> Source document
==================================================
Single by Yuna

from the album Rouge
- Released: 22 August 2019
- Genre: Pop
- Length: 3:37
- Label: Verve Forecast Records, UMG Recordings
- Songwriters: Yunalis Zarai, Alexandra Govere, Robin Hannibal
- Producer: Robin Hannibal

Yuna singles chronology
| "Pink Youth" (2019) | "(Not) The Love of My Life" (2019) | "Castaway" (2019) |

Music video
- "(Not) The Love of My Life" on YouTube

= (Not) The Love of My Life =

"(Not) The Love of My Life" is a song by Malaysian singer-songwriter Yuna, released as the fourth single from her fourth international album (her seventh overall), Rouge. The song was co-written by Yuna, Alexandra Govere and Robin Hannibal and released on August 22, 2019 by Verve Forecast Records. It samples the 1981 song, "Mensaje De Dios (Message from God)" by jazz pianist Rodney Franklin.

==Music video==

""(Not) The Love Of My Life" tells a story of a bride in the midst of getting ready for her wedding but is second guessing her decision to settle down. I went back to Malaysia and wanted to collaborate again with my friend and traditional Indian choreographer Harshini Sukumaran whom I've worked with in the "Forevermore" music video.
— Yuna on the making of "(Not) The Love Of My Life"
==================================================
(Saved entries)
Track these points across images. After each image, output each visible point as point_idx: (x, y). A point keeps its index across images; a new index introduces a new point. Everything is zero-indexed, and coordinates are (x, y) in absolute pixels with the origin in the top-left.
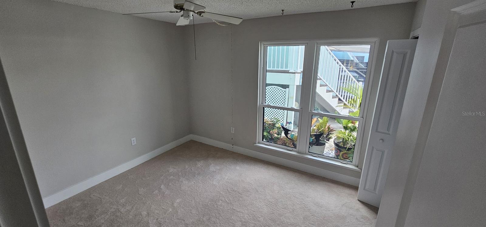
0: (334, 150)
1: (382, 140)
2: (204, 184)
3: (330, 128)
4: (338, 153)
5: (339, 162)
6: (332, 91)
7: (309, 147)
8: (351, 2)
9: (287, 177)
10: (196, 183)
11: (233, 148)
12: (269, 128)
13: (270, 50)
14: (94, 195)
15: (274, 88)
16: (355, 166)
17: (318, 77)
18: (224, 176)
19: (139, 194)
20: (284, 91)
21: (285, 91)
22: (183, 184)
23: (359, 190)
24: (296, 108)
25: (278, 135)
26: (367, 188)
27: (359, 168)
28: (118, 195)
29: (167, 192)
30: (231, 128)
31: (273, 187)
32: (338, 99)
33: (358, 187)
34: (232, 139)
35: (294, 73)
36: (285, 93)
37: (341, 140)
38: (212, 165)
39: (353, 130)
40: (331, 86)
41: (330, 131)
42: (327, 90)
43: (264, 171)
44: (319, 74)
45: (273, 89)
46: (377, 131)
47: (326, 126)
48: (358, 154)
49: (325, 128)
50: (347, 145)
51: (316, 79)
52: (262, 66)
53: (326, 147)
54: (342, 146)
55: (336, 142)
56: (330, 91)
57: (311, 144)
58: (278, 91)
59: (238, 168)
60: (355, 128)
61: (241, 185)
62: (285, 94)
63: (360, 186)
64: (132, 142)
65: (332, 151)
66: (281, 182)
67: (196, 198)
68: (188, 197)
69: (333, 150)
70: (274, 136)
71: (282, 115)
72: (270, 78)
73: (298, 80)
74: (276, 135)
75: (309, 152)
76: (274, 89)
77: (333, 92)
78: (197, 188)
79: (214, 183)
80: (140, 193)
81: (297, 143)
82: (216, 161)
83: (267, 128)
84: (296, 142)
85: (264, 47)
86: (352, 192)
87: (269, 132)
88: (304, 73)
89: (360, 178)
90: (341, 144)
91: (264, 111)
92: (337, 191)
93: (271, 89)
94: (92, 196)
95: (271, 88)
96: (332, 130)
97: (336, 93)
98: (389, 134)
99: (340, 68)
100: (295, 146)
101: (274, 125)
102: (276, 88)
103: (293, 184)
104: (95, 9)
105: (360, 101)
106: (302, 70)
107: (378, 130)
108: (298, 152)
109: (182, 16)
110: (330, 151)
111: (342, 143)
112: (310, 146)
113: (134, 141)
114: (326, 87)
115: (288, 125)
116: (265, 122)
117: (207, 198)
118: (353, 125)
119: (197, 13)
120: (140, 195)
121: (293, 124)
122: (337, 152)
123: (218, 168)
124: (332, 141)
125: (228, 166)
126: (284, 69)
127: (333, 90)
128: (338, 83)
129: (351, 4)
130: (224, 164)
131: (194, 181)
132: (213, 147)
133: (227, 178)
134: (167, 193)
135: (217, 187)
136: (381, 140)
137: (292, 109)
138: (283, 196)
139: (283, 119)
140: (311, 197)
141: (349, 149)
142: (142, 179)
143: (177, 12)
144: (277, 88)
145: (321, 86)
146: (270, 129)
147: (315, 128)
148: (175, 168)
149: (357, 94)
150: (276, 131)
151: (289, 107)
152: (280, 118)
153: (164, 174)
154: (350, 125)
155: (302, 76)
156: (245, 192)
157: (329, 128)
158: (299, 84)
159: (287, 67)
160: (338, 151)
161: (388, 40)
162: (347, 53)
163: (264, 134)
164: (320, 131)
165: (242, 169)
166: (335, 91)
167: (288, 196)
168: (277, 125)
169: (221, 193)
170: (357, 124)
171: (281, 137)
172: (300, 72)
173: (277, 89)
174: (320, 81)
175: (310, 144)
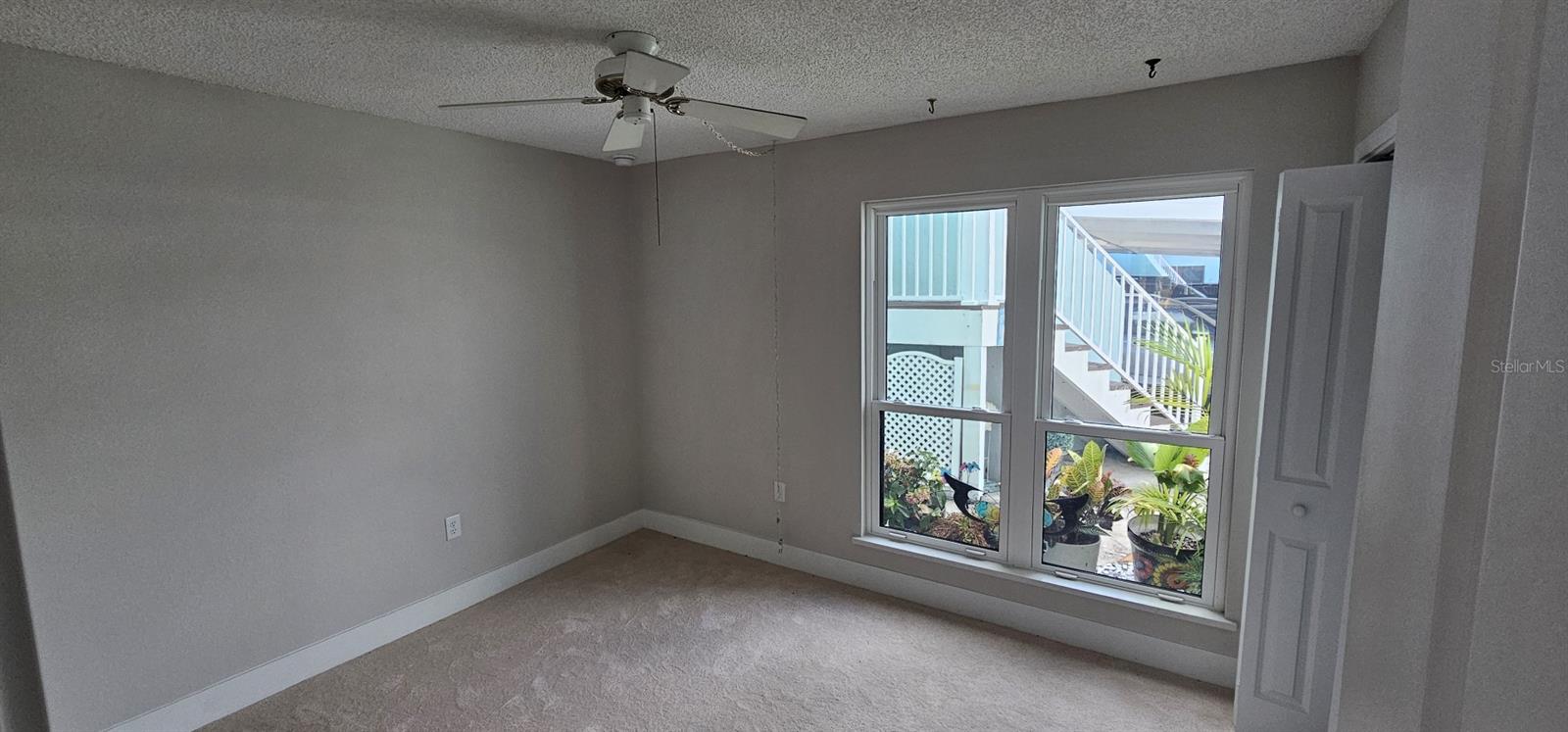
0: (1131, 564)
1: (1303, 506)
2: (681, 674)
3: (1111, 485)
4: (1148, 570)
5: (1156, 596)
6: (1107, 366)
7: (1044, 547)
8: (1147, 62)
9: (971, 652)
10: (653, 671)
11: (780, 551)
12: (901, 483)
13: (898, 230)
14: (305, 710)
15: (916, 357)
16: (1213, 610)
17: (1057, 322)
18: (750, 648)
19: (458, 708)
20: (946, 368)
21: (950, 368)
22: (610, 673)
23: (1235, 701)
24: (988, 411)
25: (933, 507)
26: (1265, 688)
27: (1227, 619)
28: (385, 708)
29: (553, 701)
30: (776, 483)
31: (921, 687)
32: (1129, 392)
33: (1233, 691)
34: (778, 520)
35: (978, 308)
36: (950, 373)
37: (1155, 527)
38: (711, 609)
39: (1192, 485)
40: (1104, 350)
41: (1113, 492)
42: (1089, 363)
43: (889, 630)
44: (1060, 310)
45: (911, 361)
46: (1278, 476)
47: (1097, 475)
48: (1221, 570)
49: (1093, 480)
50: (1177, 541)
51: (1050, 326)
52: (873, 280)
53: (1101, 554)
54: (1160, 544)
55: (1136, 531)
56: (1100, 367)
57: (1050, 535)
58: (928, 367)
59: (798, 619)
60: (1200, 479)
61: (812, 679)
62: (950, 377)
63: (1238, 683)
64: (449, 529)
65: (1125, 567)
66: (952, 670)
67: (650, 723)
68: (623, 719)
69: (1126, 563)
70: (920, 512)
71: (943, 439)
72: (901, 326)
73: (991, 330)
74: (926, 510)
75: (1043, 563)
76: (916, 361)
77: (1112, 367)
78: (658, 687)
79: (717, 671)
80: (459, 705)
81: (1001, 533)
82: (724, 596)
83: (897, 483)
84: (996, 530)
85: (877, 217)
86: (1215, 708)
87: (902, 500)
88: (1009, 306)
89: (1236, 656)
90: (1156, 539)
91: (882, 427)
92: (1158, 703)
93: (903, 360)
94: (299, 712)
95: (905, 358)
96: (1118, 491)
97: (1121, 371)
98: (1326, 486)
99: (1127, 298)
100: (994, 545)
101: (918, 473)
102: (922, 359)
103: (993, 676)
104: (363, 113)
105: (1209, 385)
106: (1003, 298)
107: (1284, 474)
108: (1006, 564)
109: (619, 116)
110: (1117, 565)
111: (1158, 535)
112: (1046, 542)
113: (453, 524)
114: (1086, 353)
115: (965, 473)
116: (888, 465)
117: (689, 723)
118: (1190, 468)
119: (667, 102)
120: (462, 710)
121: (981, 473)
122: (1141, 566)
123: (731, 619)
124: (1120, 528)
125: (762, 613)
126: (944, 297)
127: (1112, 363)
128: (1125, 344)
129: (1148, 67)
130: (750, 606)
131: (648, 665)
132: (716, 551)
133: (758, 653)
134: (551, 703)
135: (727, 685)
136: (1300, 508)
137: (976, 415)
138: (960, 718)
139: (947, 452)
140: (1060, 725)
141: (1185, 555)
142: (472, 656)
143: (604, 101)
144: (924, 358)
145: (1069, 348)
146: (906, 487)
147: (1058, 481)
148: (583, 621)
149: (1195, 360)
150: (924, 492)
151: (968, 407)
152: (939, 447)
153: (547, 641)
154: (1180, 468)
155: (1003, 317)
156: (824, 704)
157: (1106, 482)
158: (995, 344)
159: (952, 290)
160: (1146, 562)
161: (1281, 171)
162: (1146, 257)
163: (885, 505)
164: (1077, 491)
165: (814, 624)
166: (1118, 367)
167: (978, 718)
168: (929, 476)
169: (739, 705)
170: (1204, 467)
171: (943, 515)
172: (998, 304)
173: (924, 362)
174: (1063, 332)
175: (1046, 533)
==================================================
> What you need to do
[A] According to the song article, which 1981 song does "(Not) The Love of My Life" sample, and who recorded it?
[B] Rewrite as a bulleted list the paragraph of the song article that begins "\"(Not) The Love of My Life\" is a song by", keeping its main facts.
[C] Using the song article, explain why Harshini Sukumaran took part in making the music video.

> Solutions by task
[A] It samples "Mensaje De Dios (Message from God)" by jazz pianist Rodney Franklin.

[B]
- Song by Malaysian singer-songwriter Yuna
- Fourth single from Rouge, her fourth international album and seventh overall
- Co-written by Yuna, Alexandra Govere and Robin Hannibal
- Released on August 22, 2019 by Verve Forecast Records
- Samples Rodney Franklin's 1981 song "Mensaje De Dios (Message from God)"

[C] Yuna returned to Malaysia and wanted to collaborate again with Harshini Sukumaran, a friend and traditional Indian choreographer. The two had previously worked together on the "Forevermore" music video.